— EXTRAIT CHOISI —

—————

La cuisine judéo-tunisienne de Roger et Liliane, nos papi et mamie à tous !

La cuisine judéo-tunisienne de Roger et Liliane, nos papi et mamie à tous !

Gary, le petit-fils des vedettes des réseaux sociaux d’origine judéo-tunisienne, a eu la bonne idée de sceller dans un livre leurs recettes préférées. Un vrai régal !

The Times of Israel

By Sandrine Szwarc 

Gary, comédien et fils du réalisateur Radu Mihaileanu et d’Any née Belhassen, est un petit-fils heureux qui a été bercé par les saveurs, les odeurs, les souvenirs de ses grands-parents. Il a grandi dans la richesse du métissage avec un côté ashkénaze (roumain) et l’autre séfarade (tunisien). Le point commun de cette double origine : l’amour.

Depuis son enfance, pas un jour ne passe pas sans qu’il les contacte. Aujourd’hui, il a choisi de crier son amour à ses grands-parents maternels en leur consacrant un livre. Déguisé en carnet de recettes de cuisine, cet ouvrage est en fait un livre d’histoire, de mémoire et de transmission sur une famille juive tunisienne. En tournant les pages du livre, chacun reconnaîtra ses grands-parents et leurs itinéraires de vie entre la Tunisie et la France dans les personnalités attachantes de Papi Roger et Mamie Liliane. Et l’on comprend mieux son titre et son sous-titre : « La cuisine de Roger et Liliane. Recettes familiales et généreuses à transmettre de génération en génération » (Hachette Cuisine).

Comme l’a confié l’auteur au Times of Israël : « J’avais terriblement peur que le goût de mon enfance s’en aille. Avec mes grands-parents, on aurait pu prendre un carnet pour consigner les recettes, mais j’ai préféré raconter leur vie dans un ouvrage pour ancrer leur souvenir et sa saveur afin que d’autres petits-enfants puissent en profiter. »

Il lui a ainsi demandé une année pour réaliser l’ouvrage. Un challenge car, consciemment ou inconsciemment, la malicieuse Mamie Liliane lui a donné du fil à retordre. Gary nous explique qu’il avait « du mal à obtenir les recettes complètes. J’ai imaginé que c’était volontaire. En ne donnant pas la recette exacte, ma grand-mère m’obligeait à revenir. Tout était calculé pour créer ce lien. Par exemple, on prenait une recette, on en parlait et elle changeait la recette. Elle donnait bien plus tard un ingrédient qui manquait. Tout cela a encore laissé ma magie intérieure s’animait. »

—————

— ACTIONS REQUISES —
1. Reproduisez l'extrait de « Gary, le petit-fils » jusqu'à « vrai régal ! » inclus.
2. Poursuivez l'extrait sur le livre de cuisine de Roger et Liliane après sa dernière phrase.
Les enregistrements qui suivent n'ont aucun lien avec l'extrait.

— INFORMATIONS AFFICHÉES —

—————

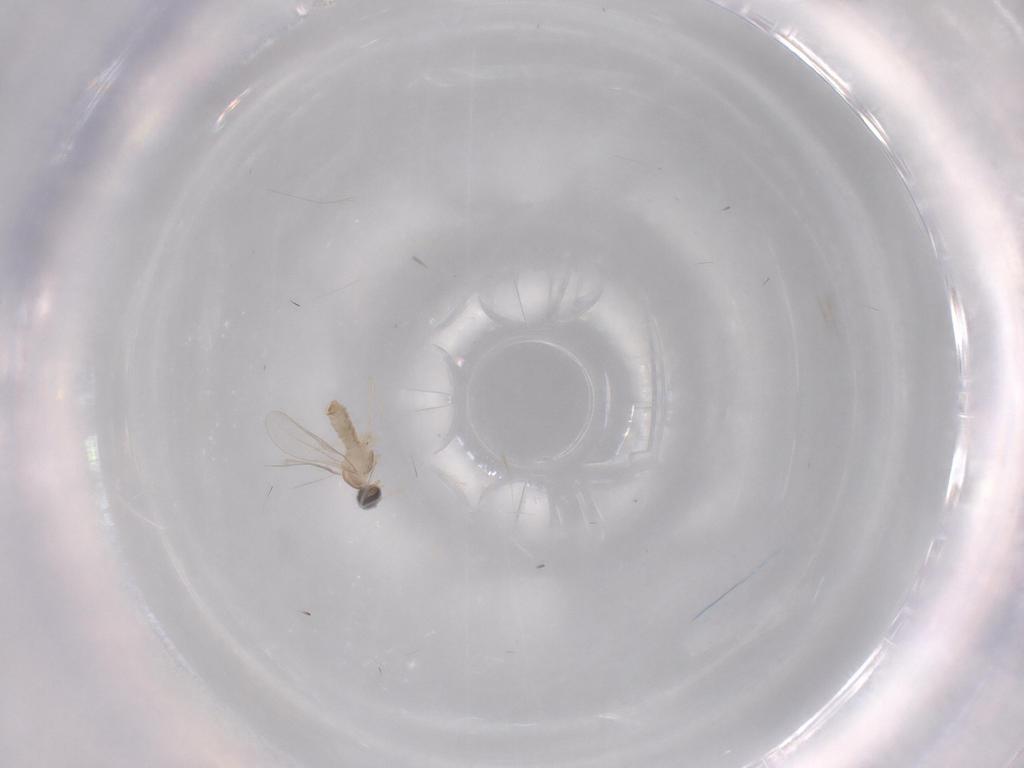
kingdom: Animalia
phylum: Arthropoda
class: Insecta
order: Diptera
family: Cecidomyiidae
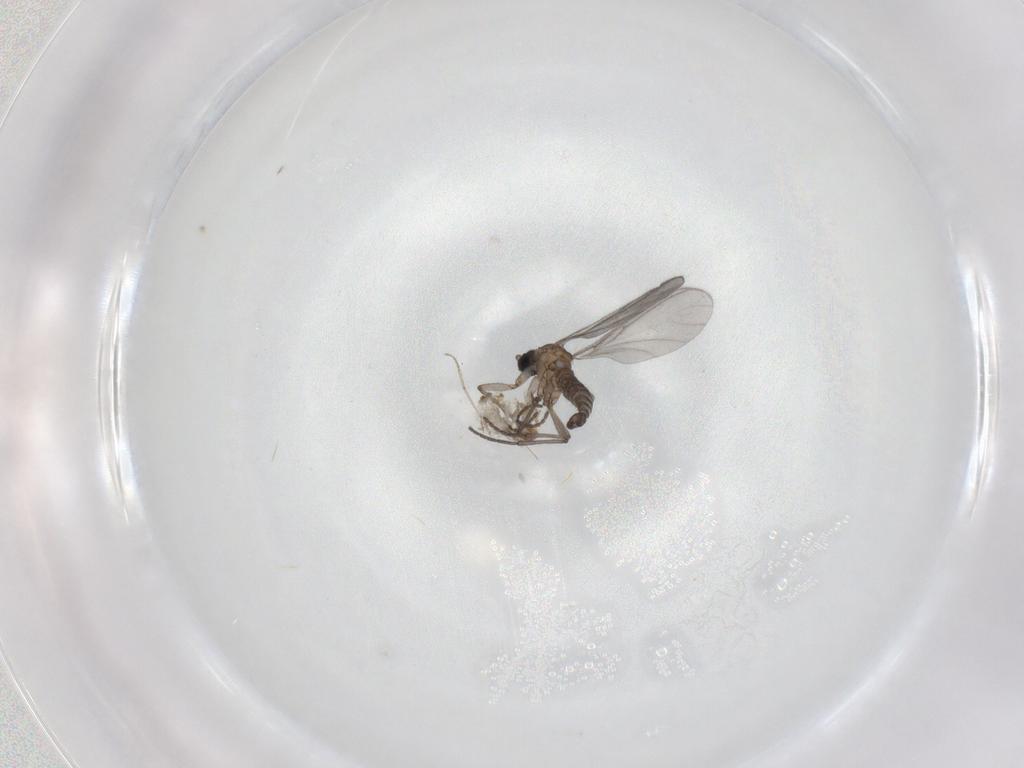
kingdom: Animalia
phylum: Arthropoda
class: Insecta
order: Diptera
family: Sciaridae
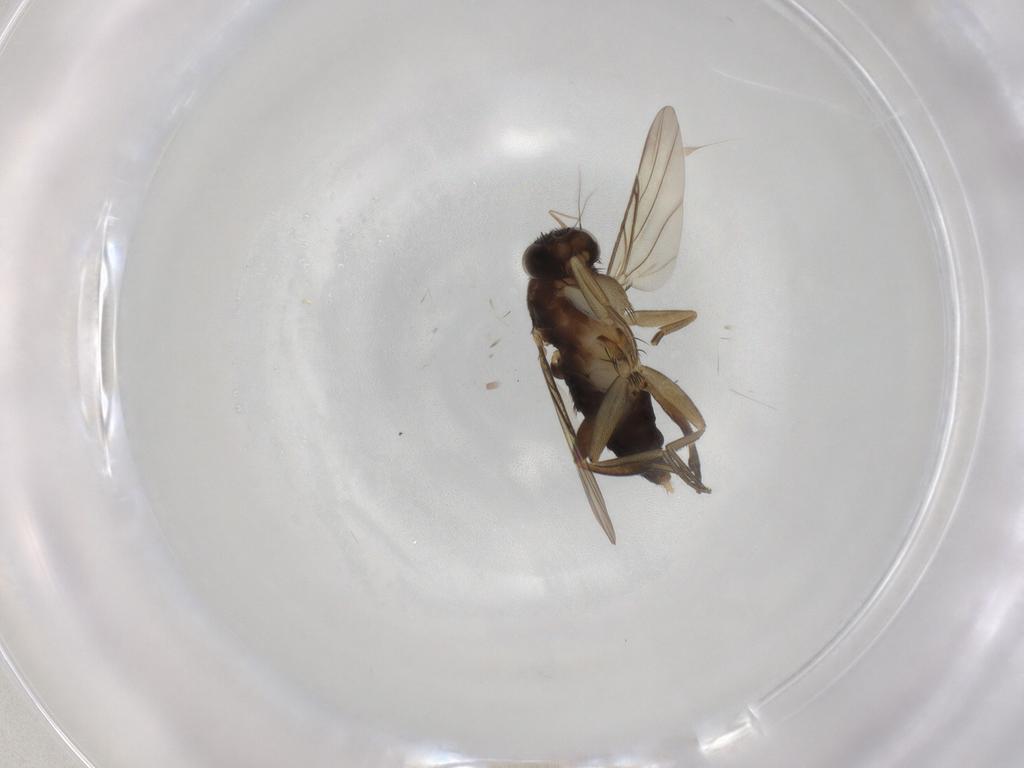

—————

— RÉSULTATS DANS L'ORDRE —
1.
Gary, le petit-fils des vedettes des réseaux sociaux d’origine judéo-tunisienne, a eu la bonne idée de sceller dans un livre leurs recettes préférées. Un vrai régal !

2.
Autre difficulté, le « pifomètre » car Mamie Liliane ne compte pas, ne mesure pas, ne pèse pas, et en tant que cuisinière chevronnée, elle s’adapte ! Gary confie que c’était un jeu de piste de retrouver la
recette : « J’ai fini par trouver de petites astuces pour que nous parlions le même langage : ‘La cuisson est longue comme un épisode des Feux de l’amour ou comme la météo du journal de 20 heures ?’ Et petit à petit, les recettes ont pris forme… »

Pour Liliane, la cuisine est avant tout une façon de tisser du lien et de faire plaisir. Combien de discussions animées, d’éclats de rire, de complicité et d’exaspération aussi ont été entendus dans la cuisine de leur appartement du IXe arrondissement de Paris qu’ils occupent depuis leur arrivée dans la capitale !

Et puis au-delà des recettes de la cuisine traditionnelle judéo-tunisienne, on découvre le récit de la vie de nos stars du net. Roger Belhassen est né le 1er janvier 1930 à Tunis. Ses parents, Léon et Emma, habitent avenue Marcelin-Berthelot, non loin de la célèbre pâtisserie François Paparone. Son père est peintre en bâtiment et sa mère reste au foyer. Après l’obtention de son certificat d’études, Roger commence à travailler dans la marbrerie, d’abord au sein de la société Jules Haddad. Il évoluera tout au long de sa carrière professionnelle dans ce domaine.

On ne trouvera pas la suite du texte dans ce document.